Vaccine campaigns continue to miss 22 million children

Some 22 million children are being missed by vaccine campaigns and another one million lives could be saved annually if the children are reached, the director-general of the World Health Organization said on Wednesday. Margaret Chan made the remarks on Wednesday during her keynote lecture on research for universal health coverage during the Global Vaccine and Immunization Research Forum in Bethesda, Md. Chan said that great progress was made since the Expanded Programme on Immunization was established in 1974. At that time, just five percent of the world's children were protected from the six killer diseases targeted by the vaccines. Today, the percentage of children protected worldwide is approximately 83 percent. In some developing countries the immunization coverage has reached 99 percent. Chan said there is still work to be done to reach the rest of the world's children. "Some 22 million children are still being missed," Chan said. "If access to existing vaccines can be improved, another one million lives could be saved each year. It is the unrealized potential of vaccines and immunization, including these 22 million children who are missing out, that underpins the Decade of Vaccines, the Global Vaccine Action Plan, and much of the research agenda for this forum." Chan cited five lessons developing countries can learn when it comes to reforming their health systems to reach universal coverage.
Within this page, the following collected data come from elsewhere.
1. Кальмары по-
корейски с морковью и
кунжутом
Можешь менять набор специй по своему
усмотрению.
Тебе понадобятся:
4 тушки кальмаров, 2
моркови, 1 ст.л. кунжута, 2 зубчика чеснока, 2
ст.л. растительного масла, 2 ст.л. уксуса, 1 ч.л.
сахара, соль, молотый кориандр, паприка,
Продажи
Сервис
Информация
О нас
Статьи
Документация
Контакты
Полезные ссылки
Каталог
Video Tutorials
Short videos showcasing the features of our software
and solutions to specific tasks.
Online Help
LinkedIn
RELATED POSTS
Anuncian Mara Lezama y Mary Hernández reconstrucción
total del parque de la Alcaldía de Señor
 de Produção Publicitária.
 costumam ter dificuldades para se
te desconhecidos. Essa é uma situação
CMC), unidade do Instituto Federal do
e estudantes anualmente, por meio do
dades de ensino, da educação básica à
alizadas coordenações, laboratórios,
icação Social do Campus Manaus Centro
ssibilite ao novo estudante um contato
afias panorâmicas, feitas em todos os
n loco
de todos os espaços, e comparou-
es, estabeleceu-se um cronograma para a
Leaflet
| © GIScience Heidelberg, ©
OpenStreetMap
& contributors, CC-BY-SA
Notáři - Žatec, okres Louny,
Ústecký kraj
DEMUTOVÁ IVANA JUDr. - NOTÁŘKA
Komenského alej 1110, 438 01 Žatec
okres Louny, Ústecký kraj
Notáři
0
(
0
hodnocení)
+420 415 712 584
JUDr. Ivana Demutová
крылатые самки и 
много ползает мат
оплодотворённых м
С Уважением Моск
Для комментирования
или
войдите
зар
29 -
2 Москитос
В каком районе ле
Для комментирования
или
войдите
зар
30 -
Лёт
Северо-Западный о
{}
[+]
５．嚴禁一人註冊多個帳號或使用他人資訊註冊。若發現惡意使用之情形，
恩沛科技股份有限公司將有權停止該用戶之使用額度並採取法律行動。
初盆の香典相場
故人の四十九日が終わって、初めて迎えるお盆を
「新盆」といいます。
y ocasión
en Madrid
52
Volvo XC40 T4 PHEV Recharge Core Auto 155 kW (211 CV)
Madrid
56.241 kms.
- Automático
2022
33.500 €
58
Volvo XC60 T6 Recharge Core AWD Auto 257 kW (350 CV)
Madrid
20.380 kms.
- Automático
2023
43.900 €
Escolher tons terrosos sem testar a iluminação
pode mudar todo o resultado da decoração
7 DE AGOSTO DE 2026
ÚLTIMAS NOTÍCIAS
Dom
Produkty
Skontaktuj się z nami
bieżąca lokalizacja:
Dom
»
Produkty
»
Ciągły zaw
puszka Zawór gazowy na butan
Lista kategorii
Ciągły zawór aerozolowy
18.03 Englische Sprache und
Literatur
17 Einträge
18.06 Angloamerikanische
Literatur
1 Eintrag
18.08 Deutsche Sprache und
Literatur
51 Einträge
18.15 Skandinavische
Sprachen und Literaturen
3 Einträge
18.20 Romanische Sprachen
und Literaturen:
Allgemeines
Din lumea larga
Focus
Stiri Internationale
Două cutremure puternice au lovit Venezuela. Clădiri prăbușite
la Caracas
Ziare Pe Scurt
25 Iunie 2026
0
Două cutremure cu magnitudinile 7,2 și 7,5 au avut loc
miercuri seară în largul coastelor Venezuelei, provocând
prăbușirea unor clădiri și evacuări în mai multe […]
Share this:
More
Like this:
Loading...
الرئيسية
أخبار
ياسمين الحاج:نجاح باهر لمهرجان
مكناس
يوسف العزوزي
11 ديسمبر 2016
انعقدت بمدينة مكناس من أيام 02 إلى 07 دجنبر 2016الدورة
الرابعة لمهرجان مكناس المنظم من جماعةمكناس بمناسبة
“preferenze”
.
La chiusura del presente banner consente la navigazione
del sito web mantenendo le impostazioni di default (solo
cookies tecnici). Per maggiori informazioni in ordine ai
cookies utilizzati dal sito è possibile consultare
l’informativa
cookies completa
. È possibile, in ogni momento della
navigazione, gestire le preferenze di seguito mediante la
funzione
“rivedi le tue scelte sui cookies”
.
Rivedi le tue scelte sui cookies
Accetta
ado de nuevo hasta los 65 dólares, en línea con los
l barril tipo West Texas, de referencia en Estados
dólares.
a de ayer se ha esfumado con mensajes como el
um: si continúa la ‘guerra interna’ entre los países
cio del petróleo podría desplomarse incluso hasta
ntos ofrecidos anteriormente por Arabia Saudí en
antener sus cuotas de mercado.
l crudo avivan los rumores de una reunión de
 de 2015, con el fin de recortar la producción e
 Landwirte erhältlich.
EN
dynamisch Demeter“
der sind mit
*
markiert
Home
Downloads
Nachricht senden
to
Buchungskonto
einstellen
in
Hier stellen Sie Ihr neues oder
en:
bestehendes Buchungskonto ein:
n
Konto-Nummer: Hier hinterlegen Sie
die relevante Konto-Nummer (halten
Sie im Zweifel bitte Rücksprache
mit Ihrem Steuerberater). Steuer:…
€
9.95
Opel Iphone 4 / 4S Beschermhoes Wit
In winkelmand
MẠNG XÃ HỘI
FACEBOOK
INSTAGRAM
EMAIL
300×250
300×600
The lessons include developing new products or improving existing ones, continued research long after a new product has been licensed and put into use, the development of multiple solutions to a problem, making industry a partner and the use of time-limited projects that generate incentives to innovate. "Taken together, these lessons provide an encouraging message for all health programs," Chan said. "When the barriers to good program performance are identified, research can help break them down, often through simple and ingenious solutions." Chan closed by saying that immunization programs have matured and are now able to take a great leap ahead. She said such programs are just getting started as they aim ever higher.